7. The logistics scheduling simulation method according to any one of claims 1-6, characterized in that, Also includes: Interactive 3D logistics animations are generated based on simulation results.
8. A logistics scheduling simulation device for a sand mold 3D printing workshop, characterized in that, include: The database construction module is used to build a sand mold 3D printing workshop database. The sand mold 3D printing workshop database stores the collected operating parameters of the 3D printer, the spatial layout data of the workshop, the physical kinematic model of the special logistics equipment, and the operation constraint parameters. The special logistics equipment includes heavy-duty AGVs and gantry cranes, and the operation constraint parameters include minimum aisle width, minimum turning radius, and ground load-bearing threshold. The simulation modeling module is used to load the spatial layout data and the physical kinematic model of the special logistics equipment in the simulation environment, and to embed the operation constraint parameters into the path planning algorithm.
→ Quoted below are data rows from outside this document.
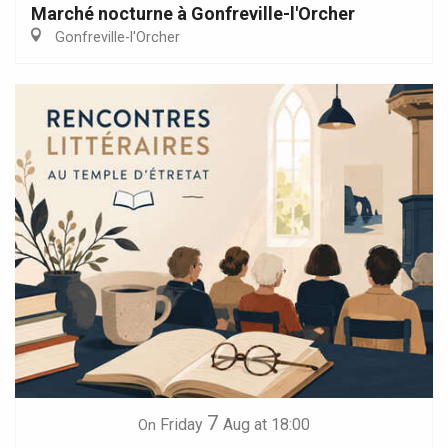
Marché nocturne à Gonfreville-l'Orcher
Gonfreville-l'Orcher
7
Friday
Aug
at 18:00
On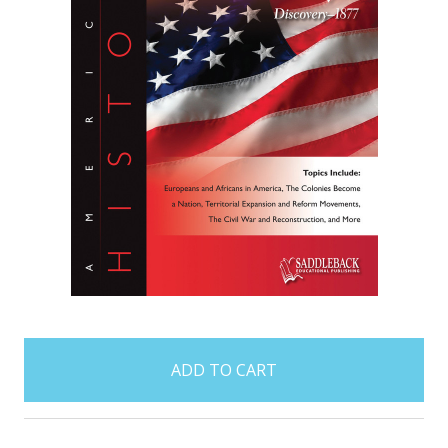
items
in
stock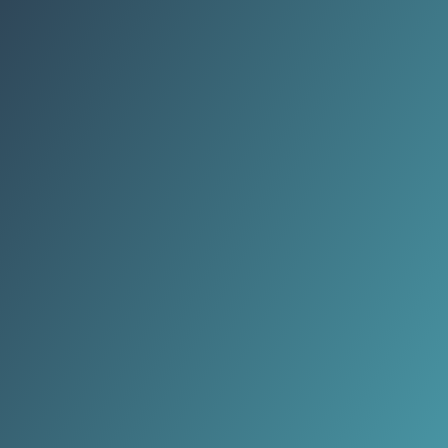
better mental clarity.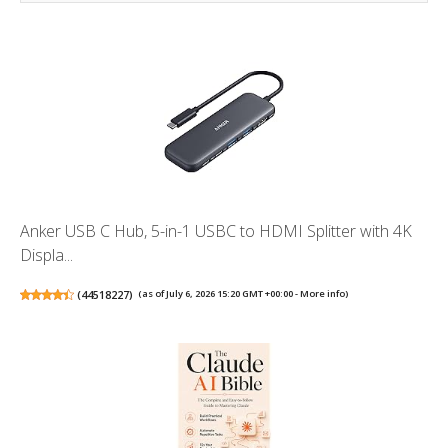
Anker USB C Hub, 5-in-1 USBC to HDMI Splitter with 4K
Displa...
(
44518227
)
(as of July 6, 2026 15:20 GMT +00:00 -
More info
)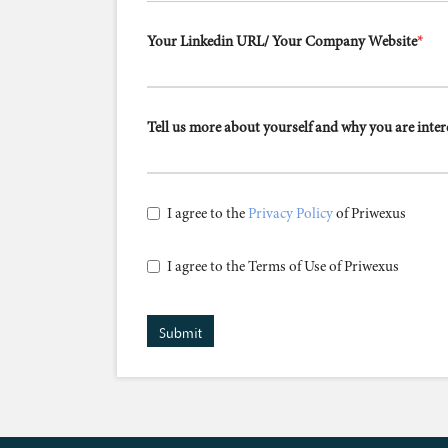
Your Linkedin URL/ Your Company Website
*
Tell us more about yourself and why you are inte
I agree to the
Privacy Policy
of Priwexus
I agree to the Terms of Use of Priwexus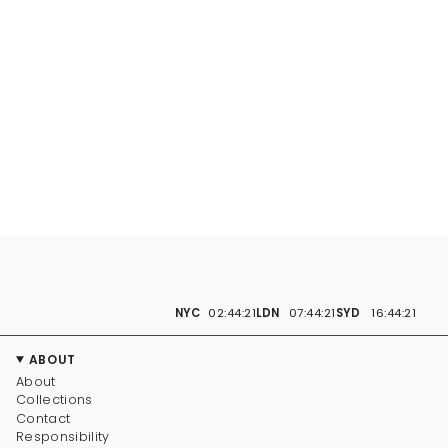
NYC
02:44:22
LDN
07:44:22
SYD
16:44:22
ABOUT
About
Collections
Contact
Responsibility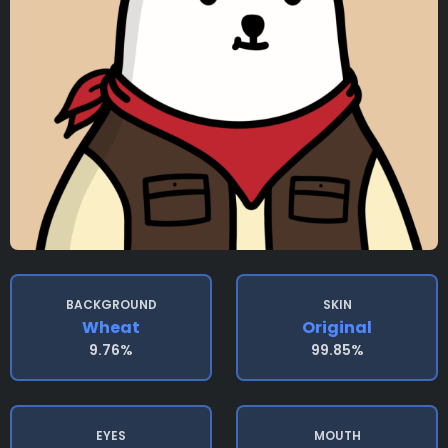
BACKGROUND
SKIN
Wheat
Original
9.76%
99.85%
EYES
MOUTH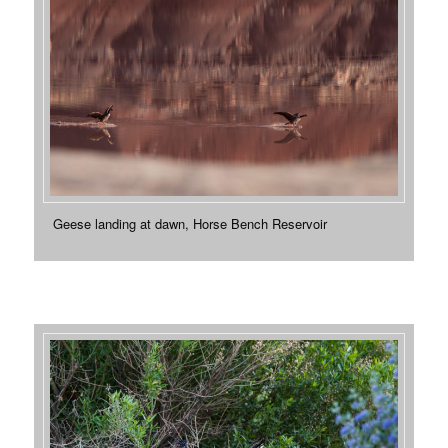
Geese landing at dawn, Horse Bench Reservoir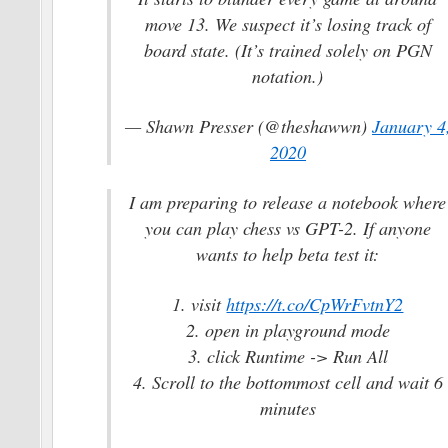
move 13. We suspect it’s losing track of
board state. (It’s trained solely on PGN
notation.)
— Shawn Presser (@theshawwn)
January 4
2020
I am preparing to release a notebook where
you can play chess vs GPT-2. If anyone
wants to help beta test it:
1. visit
https://t.co/CpWrFvtnY2
2. open in playground mode
3. click Runtime -> Run All
4. Scroll to the bottommost cell and wait 6
minutes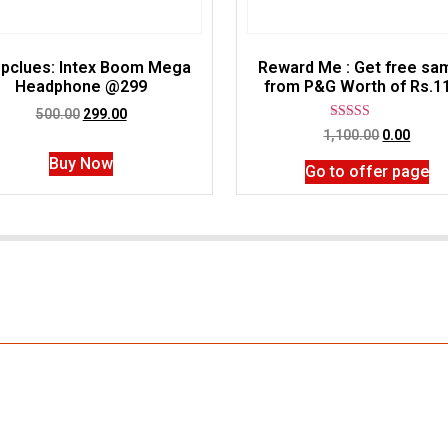
pclues: Intex Boom Mega
Reward Me : Get free sa
Headphone @299
from P&G Worth of Rs.1
500.00
299.00
Rated
1,100.00
0.00
5.00
out of 5
Buy Now
Go to offer page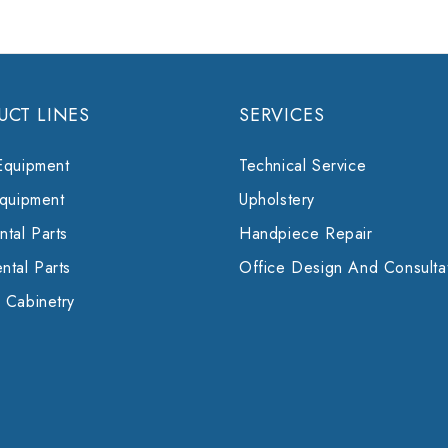
UCT LINES
SERVICES
Equipment
Technical Service
Equipment
Upholstery
tal Parts
Handpiece Repair
ntal Parts
Office Design And Consulta
 Cabinetry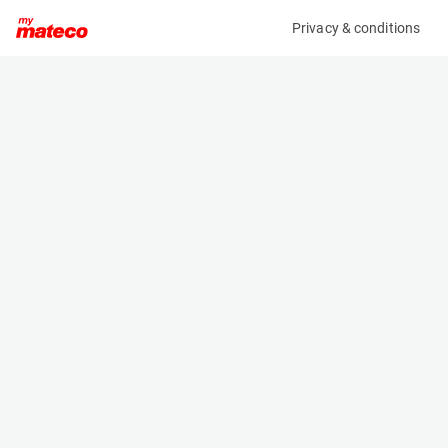
Privacy & conditions
My product
Product information
(6989M)
GENIE S-85XC
Boom Lift Platforms
Specifications
Serial number
Length
S85XCD-2124
11.6 m
Engine
Width
Diesel
2.49 m
Loading capacity
Height
454 kg
2.8 m
Working height
Weight
27.91 m
17917 kg
Machine documents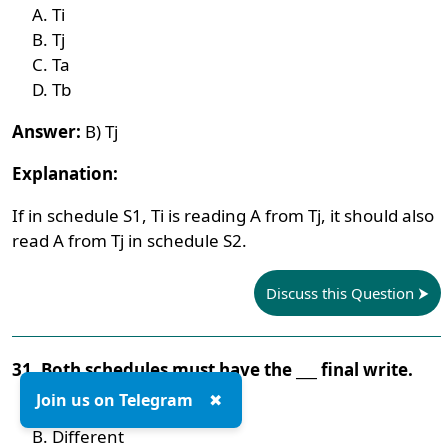
Ti
Tj
Ta
Tb
Answer:
B) Tj
Explanation:
If in schedule S1, Ti is reading A from Tj, it should also
read A from Tj in schedule S2.
Discuss this Question
31. Both schedules must have the ___ final write.
Join us on Telegram
✖
Same
Different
The scheduling optimization and simulation module is used to generate an initial logistics scheduling scheme based on the path planning algorithm using a multi-objective optimization function, and to obtain the logistics scheduling scheme and perform simulation by solving it through an improved genetic algorithm.
9. A logistics scheduling simulation system for a sand mold 3D printing workshop, characterized in that, Including the logistics scheduling simulation device as described in claim 8; and, The data acquisition equipment and simulation display terminal are communicatively connected to the logistics scheduling simulation device; The data acquisition equipment includes sensors and monitoring units deployed on 3D printers, dedicated logistics equipment and buffer lines, used to collect equipment operating status and spatial location data in real time; The simulation display terminal is used to receive and render the interactive 3D logistics animation generated by the device.
10. A computing device, characterized in that, include: processor, and A memory connected to the processor and storing program instructions, which, when executed by the processor, cause the processor to perform the logistics scheduling simulation method for a sand mold 3D printing workshop as described in any one of claims 1-7.